Blue plaque honour for Joan Trimble, ‘doyenne of Irish composers’

The blue plaque for Joan Trimble will be unveiled at the offices of The Impatial Reporter in Enniskillen
The blue plaque for Joan Trimble will be unveiled at the offices of The Impatial Reporter in Enniskillen

One of the most distinguished Ulster musicians of the 20th century, who also managed a well-respected family newspaper, will be honoured with a blue plaque from the Ulster History Circle this week.

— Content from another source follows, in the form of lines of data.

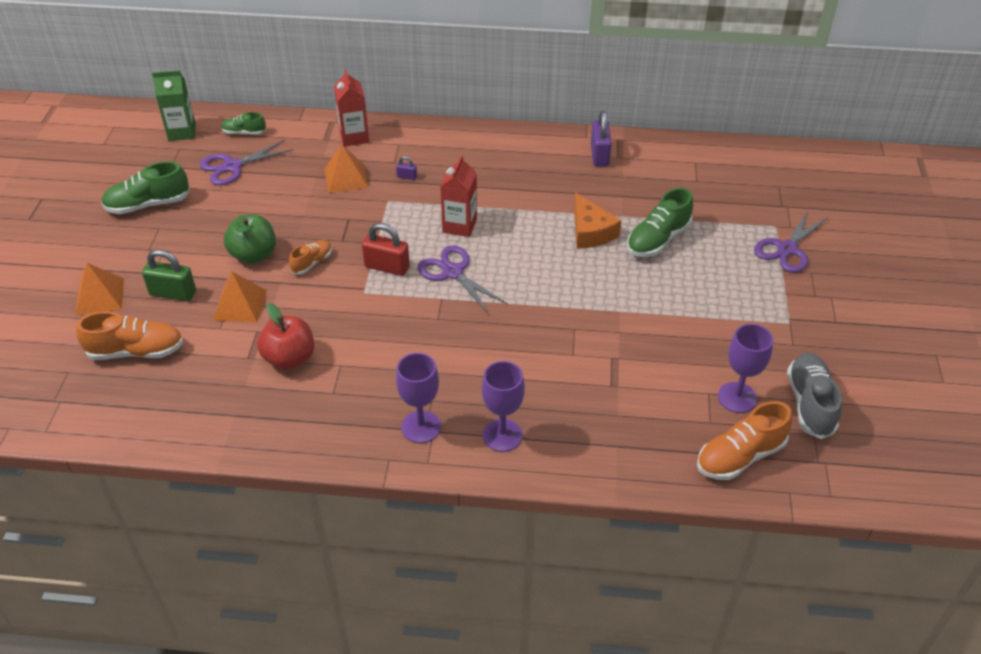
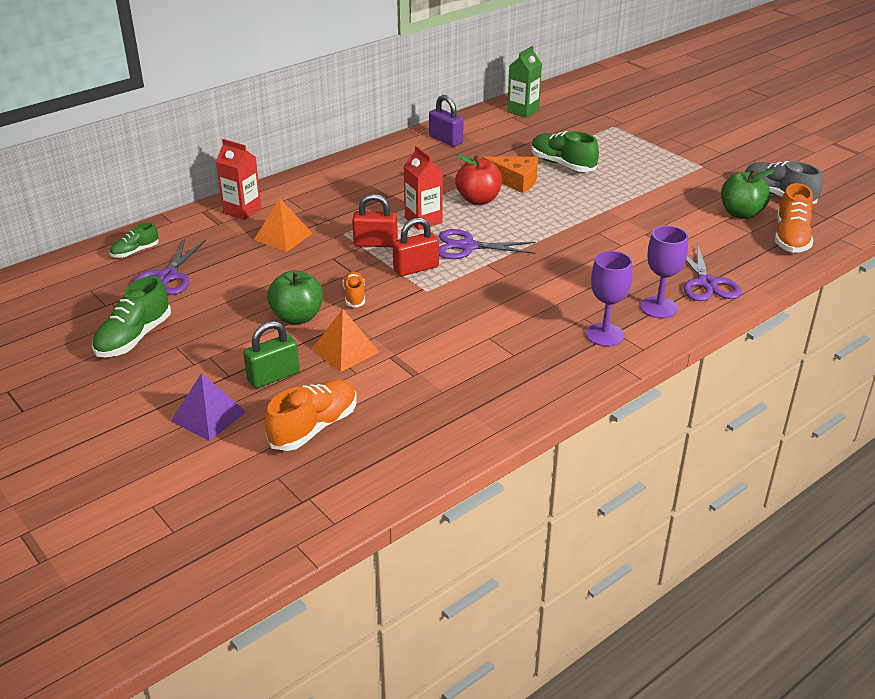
camera: 45 degrees left, 10 degrees down
orange pyramid [76,263,124,315] -> purple pyramid [171,373,246,441]
green carton [152,70,196,141] -> green carton moved to [507,46,542,118]
red apple [257,303,314,370] -> red apple moved to [455,154,502,205]
purple padlock [396,156,417,180] -> none
green shoe [627,188,693,257] -> green shoe turned 135 degrees clockwise [531,131,599,172]
purple goblet [718,324,773,413] -> green apple [721,169,774,219]
purple scissors [754,210,829,273] -> purple scissors moved to [684,243,742,301]
none -> red padlock [352,194,398,247]

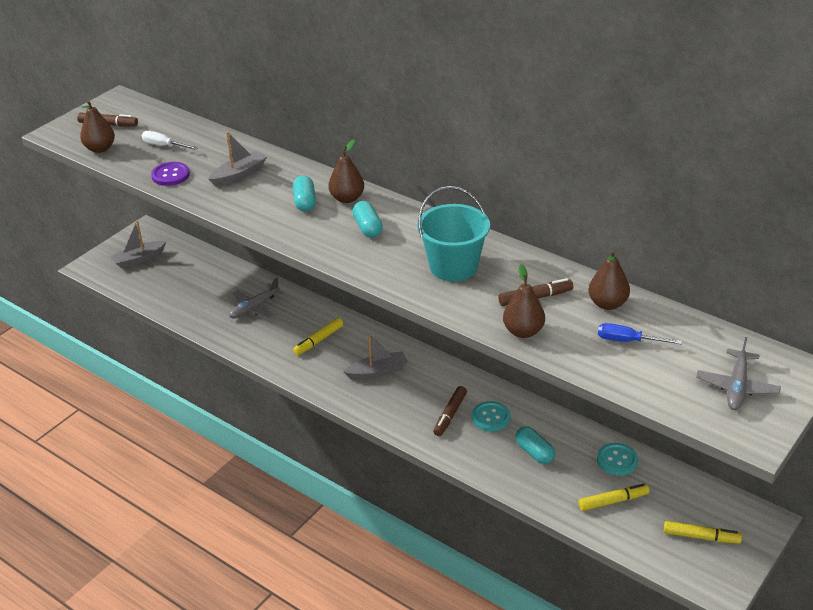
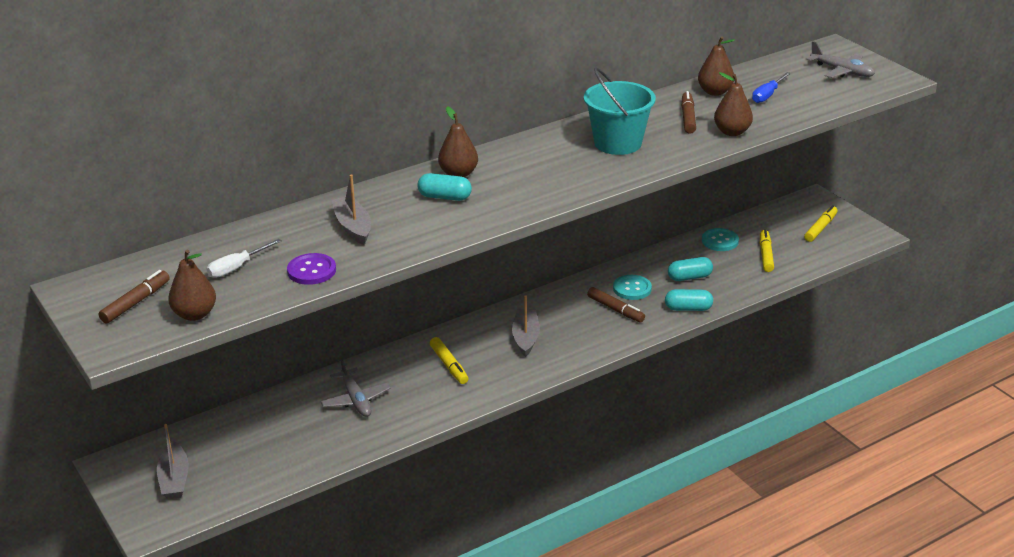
camera: 70 degrees left, 5 degrees down
turquoise capsule [352,201,383,238] -> turquoise capsule moved to [665,289,713,311]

Joan Trimble, who died at the age of 85 in 2000, was a composer, teacher, concert pianist and proprietor of The Impartial Reporter for 33 years. The blue plaque in her memory will be unveiled on Thursday evening at the newspaper’s offices in Enniskillen.

Mrs Trimble has been described as the “doyenne of Irish composers” and a pianist of distinction. In 1938, along with her sister Valerie, she formed a two-piano ensemble, encouraged by the late conductor and composer, Arthur Benjamin, going on to become household names for some 40 years.

After the outbreak of World War Two, they were among the first artists to be engaged by the BBC when restricted music broadcasts began again and contributed to these programmes throughout the war.

The sisters, who volunteered as Red Cross nurses, made their London Proms debut with Sir Adrian Boult in 1943.

Mrs Trimble was educated at Enniskillen Collegiate School, becoming its first head girl in 1931. As an undergraduate at Trinity College, Dublin, she also studied piano at the Royal Irish Academy of Music and attained her Licentiate of the Royal Academy of Music in London.

When her father WE Trimble died in 1967 she took over as managing director of The Impartial Reporter, commuting fortnightly from London to Enniskillen. In the 1970s she retired from music to Enniskillen with her husband to devote herself fully to the newspaper.

She was awarded an honorary doctorate by Queen’s University in 1985 and the Joan Trimble Bursary Awards were set up in 2002 to encourage young people in the performing arts.